:: Texte source ::
* * * * * * * * *
La France va créer, en septembre, une agence nationale de lutte contre les manipulations de l’information en provenance de l’étranger visant à « déstabiliser l’État », a annoncé mercredi le secrétaire général de la Défense et de la Sécurité nationale (SGDSN), Stéphane Bouillon.

Lors de son audition à l’Assemblée Nationale, sur la thématique « Résilience et planification de sécurité », il a fait savoir que ce service mobilisera à terme jusqu’à 60 personnes.

« Notre objectif est de détecter le plus rapidement possible quelque chose qui est en train de monter et de pouvoir signaler l’incendiaire. Une fois que la forêt a brûlé c’est triste mais c’est trop tard », a-t-il poursuivi devant les parlementaires.

D’après ses déclarations, le secrétaire tient à souligner qu’il ne s’agit « pas de corriger ou de rétablir la vérité » avant de poursuivre qu’il souhaite avant tout « détecter les attaques quand elles viennent de l’étranger ».

Il n’est pas question des cybers attaques

Ces « attaques » évoquées par Stéphane Bouillon ne sont pas des cybers attaques classiques comme on a l’habitude d’entendre mais plutôt de faire face à des « informations » concernant la France. En effet, depuis qu’il est à l’Elysée, le président français regrette constamment « des fausses informations » sur la France. En revanche, quand il se plaint de ses « fakes news », il ne précise jamais de quoi il parle et n’hésite pas à attaquer via ses comptes gouvernementaux des médias étrangers notamment l’Agence Anadolu (Turquie).

D’ailleurs d’après les explications du secrétaire, « la future agence devrait pouvoir fournir aux hommes politiques, aux diplomates, à la justice et à la presse, les provenances des tweets concernant la France ». Ainsi selon lui, s’il y a « 400 milles tweets sur un sujet concernant la France », il veut démontrer que « les 200 milles viennent d’une ferme de bots ».

Un bot est un faux compte ouvert par des individus ou des états afin de participer à une campagne de propagande à charge ou à décharge dans le but de créer un effet de masse. Ainsi, plutôt que d’attendre la réaction des « vrais » citoyens, les bots sont utilisés afin de diffuser à maximum de personnes afin le faire réagir ensuite. La participation des bots sert notamment à placer un sujet dans les tendances du moment.

Plusieurs états comme l’Arabie Saoudite et les Emirats Arabes Unis sont accusés de recourir à ces comptes pour mener des campagnes de dénigrement. D’après une étude américaine, entre 9 % et 15 % des comptes du réseau social ne sont pas associés à une personne réelle et fonctionnent de manière automatique.

La France accusée de propager des fausses informations

Mais dans le cas de la France, il y’a plusieurs problèmes qui se posent. Ainsi, en décembre 2020, Facebook avait fermé plusieurs comptes spécialisés sur l’Afrique en affirmant qu’ils étaient liés à l’armée française pour faire croire « à un soutien massif des citoyens à la France en Afrique ». Ainsi, cela démontre que la France elle-même a recours à ce genre « d’opérations » en plus de celles des militaires.
* * * * * * * * *
:: Consigne a ::
Pouvez-vous reproduire à l'identique les lignes de l'extrait de données, en commençant à celle qui contient « Look at this image. Give » et en terminant à la dernière ligne de l'extrait ?
Le texte et les lignes qui suivent sont sans rapport l'un avec l'autre.

Extrait d'un jeu de données
* * * * * * * * *
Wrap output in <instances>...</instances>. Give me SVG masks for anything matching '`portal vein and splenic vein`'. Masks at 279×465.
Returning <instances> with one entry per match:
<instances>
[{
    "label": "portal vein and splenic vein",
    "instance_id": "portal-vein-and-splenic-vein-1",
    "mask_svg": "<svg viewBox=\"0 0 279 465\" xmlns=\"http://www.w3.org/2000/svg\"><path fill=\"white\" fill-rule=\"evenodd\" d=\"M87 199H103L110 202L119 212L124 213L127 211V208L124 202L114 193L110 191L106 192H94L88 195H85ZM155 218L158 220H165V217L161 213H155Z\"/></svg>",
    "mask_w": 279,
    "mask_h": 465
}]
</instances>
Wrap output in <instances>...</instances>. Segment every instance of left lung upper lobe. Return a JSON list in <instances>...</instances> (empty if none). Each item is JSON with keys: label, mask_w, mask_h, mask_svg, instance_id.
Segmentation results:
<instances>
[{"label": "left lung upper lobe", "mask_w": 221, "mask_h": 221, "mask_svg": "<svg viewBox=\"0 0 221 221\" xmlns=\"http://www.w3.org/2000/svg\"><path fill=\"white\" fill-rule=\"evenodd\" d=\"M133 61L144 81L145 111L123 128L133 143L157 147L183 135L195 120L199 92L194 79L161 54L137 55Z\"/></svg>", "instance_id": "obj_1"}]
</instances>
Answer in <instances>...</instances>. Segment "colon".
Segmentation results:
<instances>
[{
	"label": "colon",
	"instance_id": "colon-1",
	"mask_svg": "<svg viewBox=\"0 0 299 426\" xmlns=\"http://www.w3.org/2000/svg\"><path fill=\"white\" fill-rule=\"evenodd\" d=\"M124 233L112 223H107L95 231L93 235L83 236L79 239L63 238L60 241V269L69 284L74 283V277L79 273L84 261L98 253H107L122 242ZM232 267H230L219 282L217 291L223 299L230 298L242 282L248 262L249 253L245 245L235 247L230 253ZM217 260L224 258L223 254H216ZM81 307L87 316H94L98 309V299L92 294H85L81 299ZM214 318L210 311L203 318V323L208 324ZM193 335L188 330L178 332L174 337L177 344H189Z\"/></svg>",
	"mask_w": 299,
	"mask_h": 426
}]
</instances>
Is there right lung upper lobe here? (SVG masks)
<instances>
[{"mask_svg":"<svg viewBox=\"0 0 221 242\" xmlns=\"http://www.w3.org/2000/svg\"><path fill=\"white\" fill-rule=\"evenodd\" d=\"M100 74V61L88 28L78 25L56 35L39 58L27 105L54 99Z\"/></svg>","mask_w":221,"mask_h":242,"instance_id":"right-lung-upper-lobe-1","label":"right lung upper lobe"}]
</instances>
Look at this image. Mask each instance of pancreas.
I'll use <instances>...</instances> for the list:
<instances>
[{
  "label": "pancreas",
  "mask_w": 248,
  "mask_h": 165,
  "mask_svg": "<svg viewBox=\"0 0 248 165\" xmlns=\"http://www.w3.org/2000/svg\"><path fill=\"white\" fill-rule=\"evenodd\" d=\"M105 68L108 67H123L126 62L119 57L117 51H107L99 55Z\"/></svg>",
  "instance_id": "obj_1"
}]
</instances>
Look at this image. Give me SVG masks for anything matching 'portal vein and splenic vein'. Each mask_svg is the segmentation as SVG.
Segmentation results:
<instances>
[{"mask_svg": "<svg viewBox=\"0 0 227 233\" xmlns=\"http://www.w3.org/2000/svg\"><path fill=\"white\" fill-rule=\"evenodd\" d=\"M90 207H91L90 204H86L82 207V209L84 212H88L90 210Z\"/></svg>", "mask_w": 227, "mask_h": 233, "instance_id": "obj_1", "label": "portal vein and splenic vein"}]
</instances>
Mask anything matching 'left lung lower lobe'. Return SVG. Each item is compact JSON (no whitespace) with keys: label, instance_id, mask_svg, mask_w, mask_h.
* * * * * * * * *
:: Consigne b ::
Pouvez-vous redonner le passage de l'article sur la future agence contre les manipulations de l'information, en commençant à « La France va » et en terminant à « (SGDSN), Stéphane Bouillon. », modifié en remplaçant « septembre » par « octobre » ?

:: Résultat attendu a ::
Look at this image. Give me SVG masks for anything matching 'portal vein and splenic vein'. Each mask_svg is the segmentation as SVG.
Segmentation results:
<instances>
[{"mask_svg": "<svg viewBox=\"0 0 227 233\" xmlns=\"http://www.w3.org/2000/svg\"><path fill=\"white\" fill-rule=\"evenodd\" d=\"M90 207H91L90 204H86L82 207V209L84 212H88L90 210Z\"/></svg>", "mask_w": 227, "mask_h": 233, "instance_id": "obj_1", "label": "portal vein and splenic vein"}]
</instances>
Mask anything matching 'left lung lower lobe'. Return SVG. Each item is compact JSON (no whitespace) with keys: label, instance_id, mask_svg, mask_w, mask_h.

:: Résultat attendu b ::
La France va créer, en octobre, une agence nationale de lutte contre les manipulations de l’information en provenance de l’étranger visant à « déstabiliser l’État », a annoncé mercredi le secrétaire général de la Défense et de la Sécurité nationale (SGDSN), Stéphane Bouillon.